Read the records below and report each line in which "index" occurs.

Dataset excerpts
··········

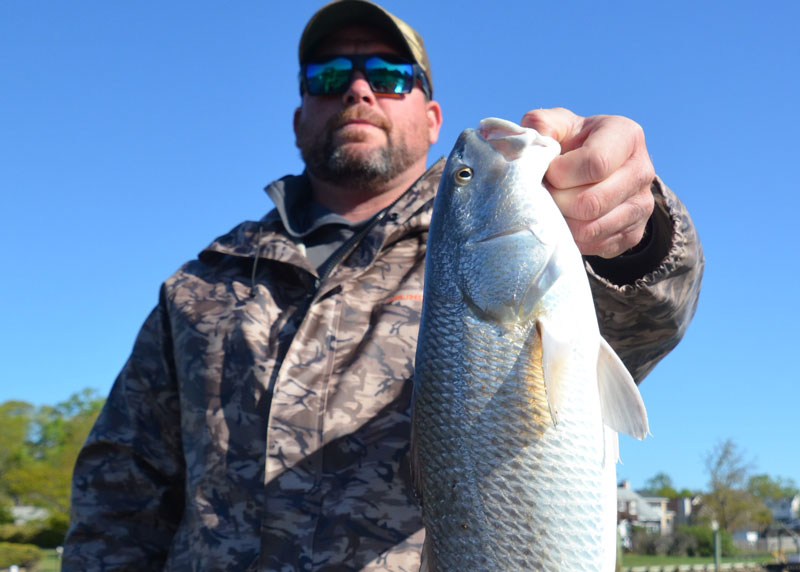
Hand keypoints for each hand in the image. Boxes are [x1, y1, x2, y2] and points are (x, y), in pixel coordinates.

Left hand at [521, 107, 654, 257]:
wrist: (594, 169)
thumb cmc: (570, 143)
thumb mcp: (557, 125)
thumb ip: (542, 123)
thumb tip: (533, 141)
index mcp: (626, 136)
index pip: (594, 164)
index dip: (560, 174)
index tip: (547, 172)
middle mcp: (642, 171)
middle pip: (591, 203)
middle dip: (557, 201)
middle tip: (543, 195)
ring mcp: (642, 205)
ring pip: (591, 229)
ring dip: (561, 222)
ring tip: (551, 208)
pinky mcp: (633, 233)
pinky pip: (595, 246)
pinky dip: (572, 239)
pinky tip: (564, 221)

··········

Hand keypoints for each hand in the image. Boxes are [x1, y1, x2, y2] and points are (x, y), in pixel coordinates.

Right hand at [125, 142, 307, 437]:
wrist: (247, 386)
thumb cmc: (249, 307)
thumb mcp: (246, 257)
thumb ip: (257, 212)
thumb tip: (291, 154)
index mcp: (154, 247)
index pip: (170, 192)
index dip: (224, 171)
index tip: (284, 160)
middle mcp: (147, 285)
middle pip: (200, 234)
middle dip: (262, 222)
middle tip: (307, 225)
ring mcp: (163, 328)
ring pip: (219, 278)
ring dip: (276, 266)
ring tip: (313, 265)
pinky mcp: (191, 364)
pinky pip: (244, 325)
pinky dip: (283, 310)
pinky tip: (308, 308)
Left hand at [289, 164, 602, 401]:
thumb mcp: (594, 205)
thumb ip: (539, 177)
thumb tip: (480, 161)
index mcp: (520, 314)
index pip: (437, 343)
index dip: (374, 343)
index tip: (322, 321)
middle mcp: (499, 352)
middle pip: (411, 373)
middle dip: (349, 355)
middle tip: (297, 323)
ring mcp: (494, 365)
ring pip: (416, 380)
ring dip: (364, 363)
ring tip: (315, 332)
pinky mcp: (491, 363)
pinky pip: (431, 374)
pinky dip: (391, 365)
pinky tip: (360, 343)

··········

> Task response
index mcp: (626, 136)
index pip: (594, 164)
index dip: (560, 174)
index tip: (547, 172)
index mcp: (154, 247)
index pip: (170, 192)
index dip: (224, 171)
index tip: (284, 160)
index mcp: (520, 314)
index pip: (437, 343)
index dip: (374, 343)
index tip: (322, 321)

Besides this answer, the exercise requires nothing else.